Saying the words made her feel very strange on the inside, as if it were all somehow less real for having said it out loud. She looked up at the barkeep, half expecting him to laugh at her, or dismiss her as one of the mad women who got into the ergot and started dreaming up flying monsters and kings.

Instead, he let out a long sigh and shook his head. “There was word of fire last few days. Some claimed to have seen dragons. We didn’t believe them, because dragons aren’t real, but the smell of smoke and death on you is real enough.”

Iris hadn’t considered her smell. She was filthy with the kind of dirt which didn’t lie. The truth of her story was written all over her with filth, sweat, and human soot.

There was a small space around her now, people were giving her a berth, as wide as they could given the press of humanity in the bar. Her story had been overheard and was being relayed from person to person through the crowd.

Within a matter of minutes, it was as if the story had taken on a life of its own. The moment it was told, it started to spread in ripples through the tongues and ears, replicating and repeating, mutating with every retelling.

Almost nobody was interested in verifying the original source, she noticed. She was sitting almost entirely alone in a crush of people telling her story, some of them telling it with far more authority than she had told it in the first place.
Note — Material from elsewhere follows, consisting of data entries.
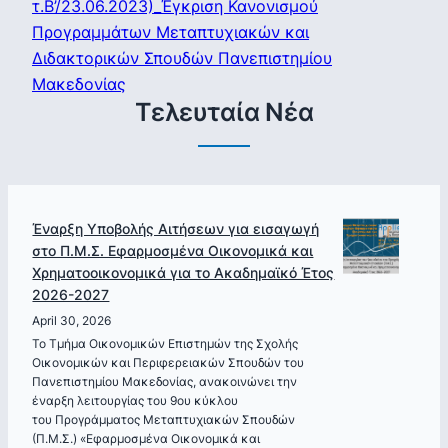
τ.Β’/23.06.2023)_Έγκριση Κανονισμού
Προγραμμάτων Μεταπτυχιακών και
Διδακτορικών Σπουδών Πανεπιστημίου
Μακεδονίας
Τελευταία Νέα
Έναρξη Υποβολής Αιτήσεων για εισαγωγή
στο Π.Μ.Σ. Εφαρμοσμένα Οικονομικά και
Χρηματοοικονομικά για το Ακαδημαϊκό Έτος
2026-2027
April 30, 2026
Το Τμήμα Οικονομικών Επιστημών της Σχολής
Οικονομικών και Περιφερειακών Σπουδών του
Πανεπιστημίου Μακεδονίας, ανακοινώνει την
έναρξη λειτουργίας του 9ου κύκλου
του Προγράμματος Μεταπτυχιακών Σπουδών
(Π.Μ.Σ.) «Εφαρμοσμένα Οικονομικά και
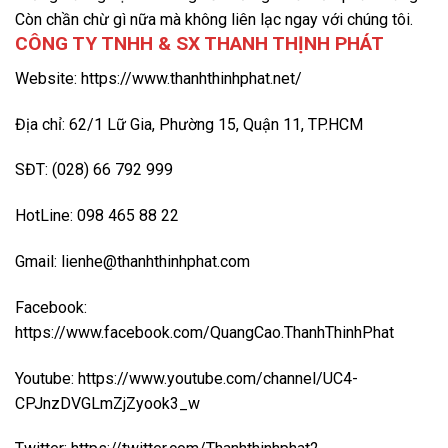
Còn chần chừ gì nữa mà không liên lạc ngay với chúng tôi.
CÔNG TY TNHH & SX THANH THỊNH PHÁT
Website: https://www.thanhthinhphat.net/
Địa chỉ: 62/1 Lữ Gia, Phường 15, Quận 11, TP.HCM
SĐT: (028) 66 792 999
HotLine: 098 465 88 22
Gmail: lienhe@thanhthinhphat.com
Facebook:
https://www.facebook.com/QuangCao.ThanhThinhPhat
Youtube: https://www.youtube.com/channel/UC4-
CPJnzDVGLmZjZyook3_w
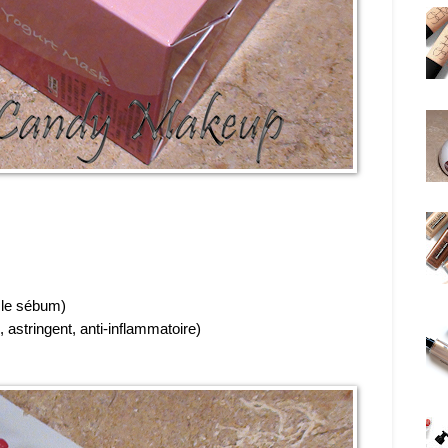
e le sébum)
, astringent, anti-inflammatoire)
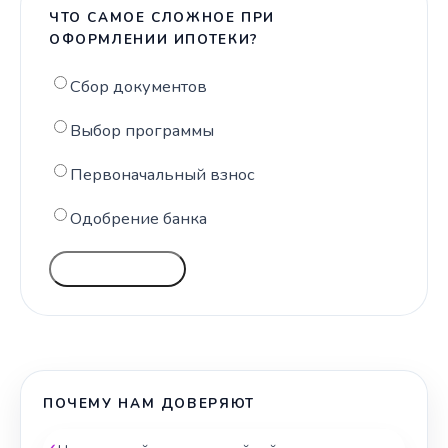
ЧТО САМОЕ СЛОЖНОЕ ПРИ
ОФОРМЛЕНИИ ИПОТЕКИ?
Сбор документов
Выбор программы
Первоначальный взнос
Одобрение банка
ГОЛОСОВАТЬ
ПОЧЕМУ НАМ ДОВЕРЯЮТ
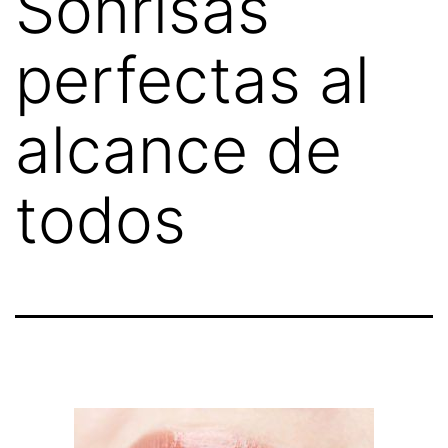
Sonrisas
perfectas al
alcance de
todos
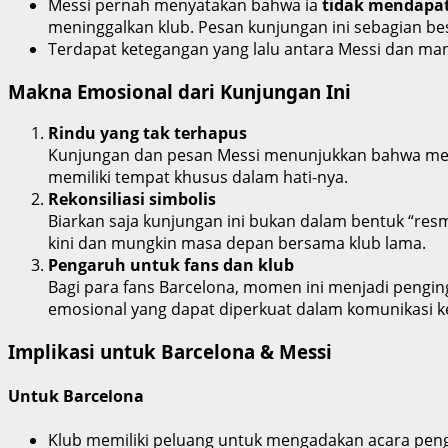
Messi pernah menyatakan bahwa ia
tidak mendapa
meninggalkan klub. Pesan kunjungan ini sebagian b
Terdapat ketegangan yang lalu antara Messi dan man
Makna Emosional dari Kunjungan Ini
Rindu yang tak terhapus
Kunjungan dan pesan Messi menunjukkan bahwa meski
memiliki tempat khusus dalam hati-nya.
Rekonsiliasi simbolis
Biarkan saja kunjungan ini bukan dalam bentuk “re
kini dan mungkin masa depan bersama klub lama.
Pengaruh untuk fans dan klub
Bagi para fans Barcelona, momen ini menjadi pengin
emosional yang dapat diperkuat dalam komunikasi k
Implikasi untuk Barcelona & Messi
Untuk Barcelona
Klub memiliki peluang untuk mengadakan acara pen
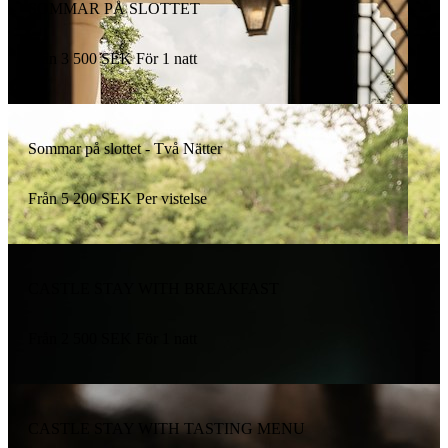
SOMMAR PÅ SLOTTET
Från
3 500
SEK
För 1 natt
Sommar på slottet - Två Nätter
Från
5 200
SEK
Per vistelse
CASTLE STAY WITH BREAKFAST
Från
2 500
SEK
För 1 natt
CASTLE STAY WITH TASTING MENU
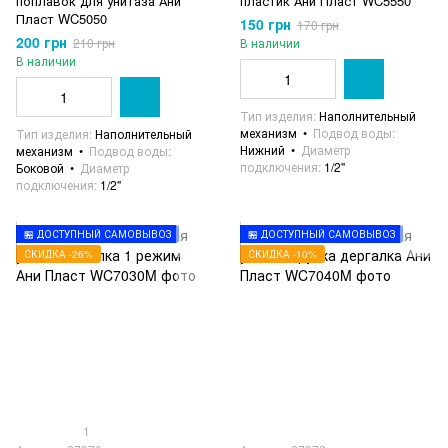
поплавок для унитаза Ани
пластик Ани Пласт WC5550
Пласт WC5050
150 грн
170 грн
200 грн
210 грн
В наличии
В наличии
Тип изделия
Наполнительный
механизм
Подвод воды
Тип изделия
Наполнительный
Нижний
Диаметр
механизм
Подвод воды
подключения
1/2"
Боковой
Диаметр
подключения
1/2"
🏪 ДОСТУПНЫЙ САМОВЫВОЗ
🏪 ДОСТУПНЫЙ САМОВЫВОЗ
СКИДКА -26%
СКИДКА -10%
1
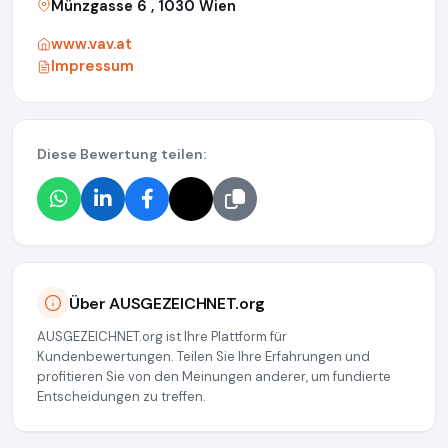
Münzgasse 6 , 1030 Wien
www.vav.at
Impressum
Diese Bewertung teilen:
Über AUSGEZEICHNET.org
AUSGEZEICHNET.org ist Ihre Plattform für
Kundenbewertungen. Teilen Sie Ihre Erfahrungen und
profitieren Sie von den Meinungen anderer, um fundierte
Entscheidungen zu treffen.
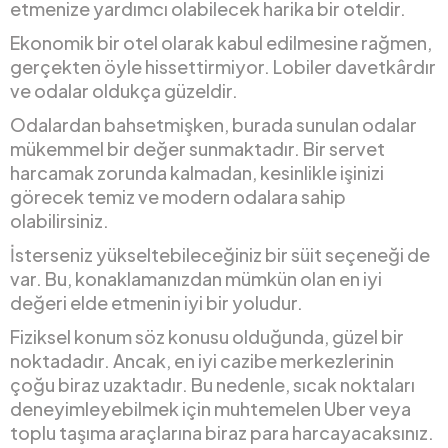
etmenize yardımcı olabilecek harika bir oteldir.
Ekonomik bir otel olarak kabul edilmesine rağmen,
gerçekten öyle hissettirmiyor. Lobiler davetkârdır
ve odalar oldukça güzeldir.
Odalardan bahsetmişken, burada sunulan odalar
mükemmel bir değer sunmaktadır. Bir servet
harcamak zorunda kalmadan, kesinlikle işinizi
görecek temiz ve modern odalara sahip
olabilirsiniz.
İsterseniz yükseltebileceğiniz bir süit seçeneği de
var. Bu, konaklamanızdan mümkün olan en iyi
değeri elde etmenin iyi bir yoludur.
Fiziksel konum söz konusu olduğunda, güzel bir
noktadadır. Ancak, en iyi cazibe merkezlerinin
çoğu biraz uzaktadır. Bu nedenle, sıcak noktaları
deneyimleyebilmek için muhtemelen Uber veya
toplu taşıma araçlarına biraz para harcayacaksınız.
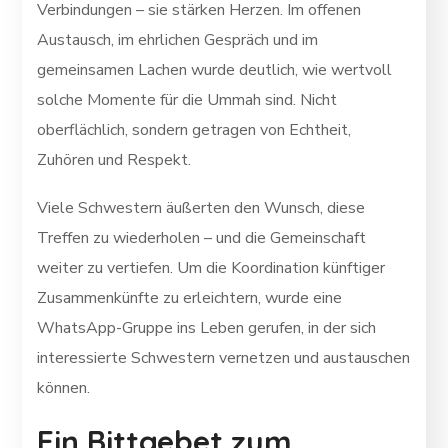
Verbindungen – sie stärken Herzen. Im offenen
Austausch, im ehrlichen Gespräch und im
gemeinsamen Lachen wurde deutlich, wie wertvoll
solche Momente für die Ummah sind. Nicht
oberflächlich, sondern getragen von Echtheit,
Zuhören und Respekt.
Viele Schwestern äußerten den Wunsch, diese
Treffen zu wiederholen – und die Gemeinschaft
weiter zu vertiefen. Um die Koordination künftiger
Zusammenkünfte zu erleichtern, wurde eine
WhatsApp-Gruppe ins Leben gerufen, in der sich
interessierte Schwestern vernetzen und austauschen
können.
Ein Bittgebet zum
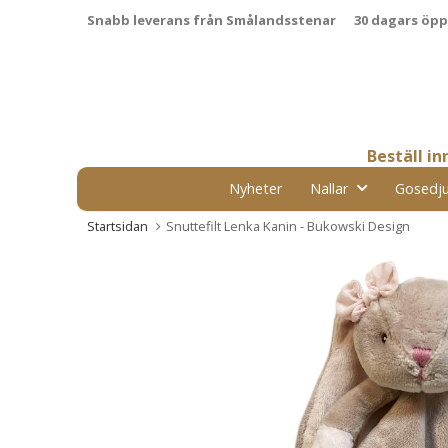
Snabb leverans från Smålandsstenar
30 dagars öp
Beställ i
Nyheter
Nallar
Gosedju
Startsidan
Snuttefilt Lenka Kanin - Bukowski Design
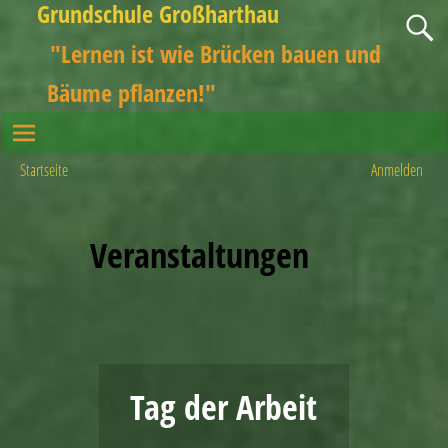
Grundschule Großharthau
"Lernen ist wie Brücken bauen und
Bäume pflanzen!"
Startseite
Anmelden
Veranstaltungen
Tag der Arbeit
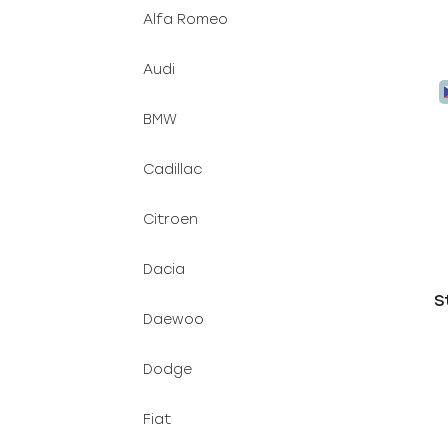
Alfa Romeo
Audi
BMW
Cadillac
Citroen
Dacia
S
Daewoo
Dodge
Fiat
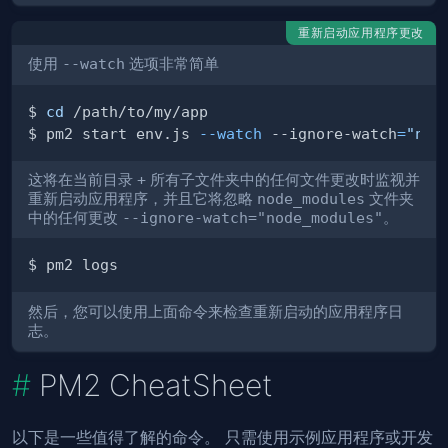
重新启动应用程序更改
使用
--watch
选项非常简单
$ 
cd
$ pm2 start env.js 
--watch
 --ignore-watch
=
"nod
这将在当前目录
+
所有子文件夹中的任何文件更改时监视并
重新启动应用程序，并且它将忽略
node_modules
文件夹
中的任何更改
--ignore-watch="node_modules"
。
然后，您可以使用上面命令来检查重新启动的应用程序日
志。
PM2 CheatSheet
以下是一些值得了解的命令。 只需使用示例应用程序或开发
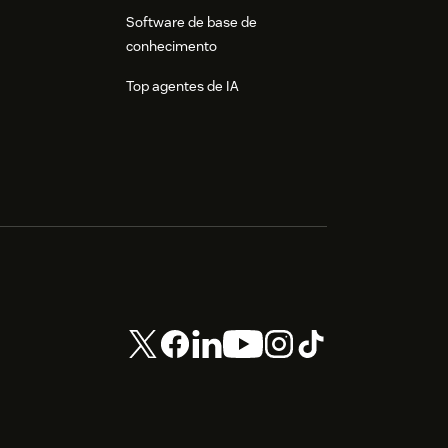
Software de base de
conhecimento
Top agentes de IA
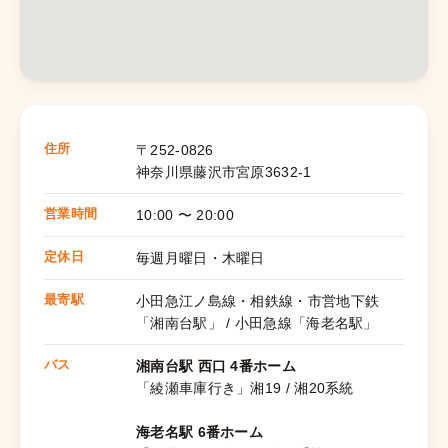
住所
〒252-0826
神奈川県藤沢市宮原3632-1
営業時間
10:00 〜 20:00
定休日
毎週月曜日・木曜日
最寄駅
小田急江ノ島線・相鉄線・市営地下鉄
「湘南台駅」 / 小田急線「海老名駅」
バス
湘南台駅 西口 4番ホーム
「綾瀬車庫行き」湘19 / 湘20系統
海老名駅 6番ホーム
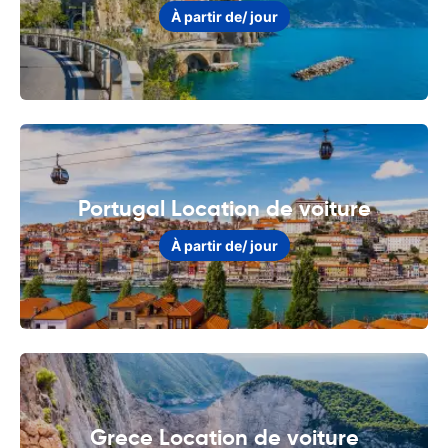
À partir de
/ jour
Portugal Location de voiture
À partir de
/ jour
Grece Location de voiture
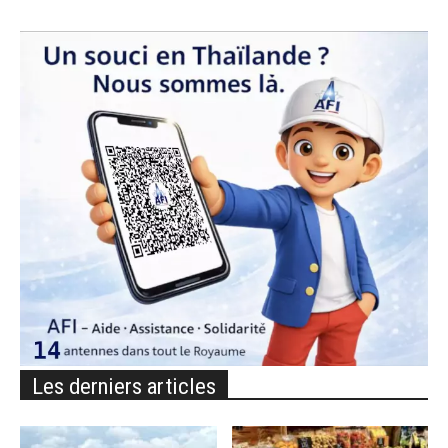
Les derniers articles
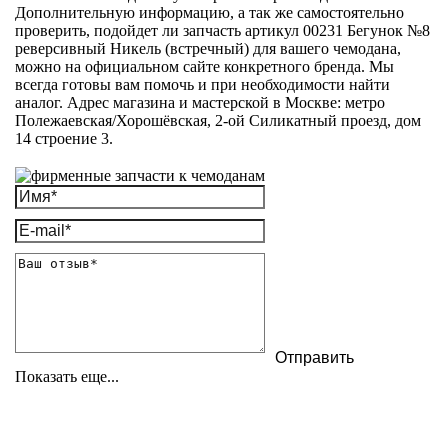
Дополнительную информацию, а так же самостоятельно
проверить, подойдет ли запчасть артикул 00231 Бегунок №8
реверсивный Никель (встречный) для вашего чемодана,
можно на официальном сайте конкретного бренда. Мы
всегда готовы вам помочь и при необходимости найти
аналог. Адрес магазина и мастерской в Москве: метро
Полежаевская/Хорошёвская, 2-ой Силикатный проезд, дом
14 строение 3.
Показать еще...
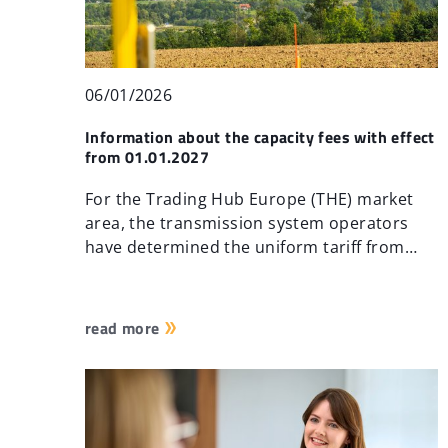
06/01/2026
Information about the capacity fees with effect
from 01.01.2027
For the Trading Hub Europe (THE) market
area, the transmission system operators
have determined the uniform tariff from…
read more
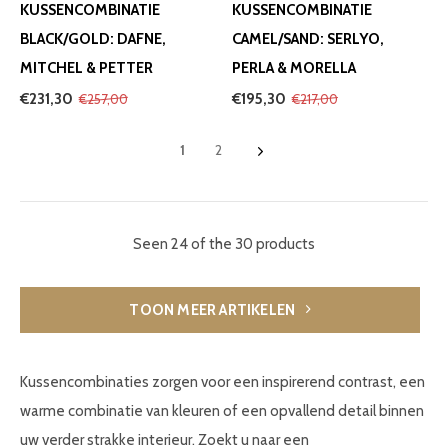
KUSSENCOMBINATIE
KUSSENCOMBINATIE
BLACK/GOLD: DAFNE,
CAMEL/SAND: SERLYO,
MITCHEL & PETTER
PERLA & MORELLA
€231,30
€195,30
€257,00
€217,00
1
2
Seen 24 of the 30 products
TOON MEER ARTIKELEN
Kussencombinaties zorgen voor een inspirerend contrast, een
warme combinatie van kleuren of een opvallend detail binnen
uw verder strakke interieur. Zoekt u naar een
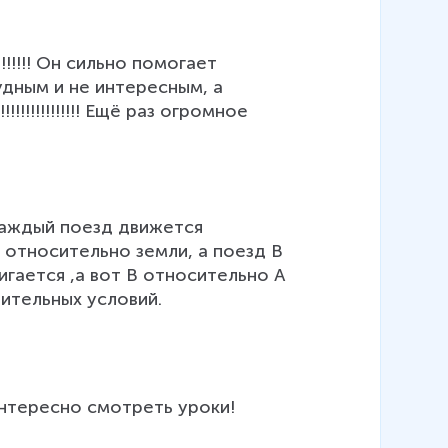
!!!!! Он сильно помогает 
удным и не интересным, а 
!!!!!!!!!!!! Ещё раз огромное 
каждый поезд движется 
 относительно земли, а поезд В 
игается ,а вот В относительно А 
нительных условий.
нтересно смотреть уроки!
“So the king, he comes down here, starts killing everybody with a six headed dragon which ate every villager.”

“No, it wasn’t a dragon. It was a really big fire breathing elephant.”

“Elephants don’t breathe fire, and they don’t fly, and how would the king even fit an elephant on his space ship?”

“How would he fit a dragon?”

“Good point. It was probably a machine, not an actual dragon. You know the lizard king loves his machines. It’s why we’re not allowed them.”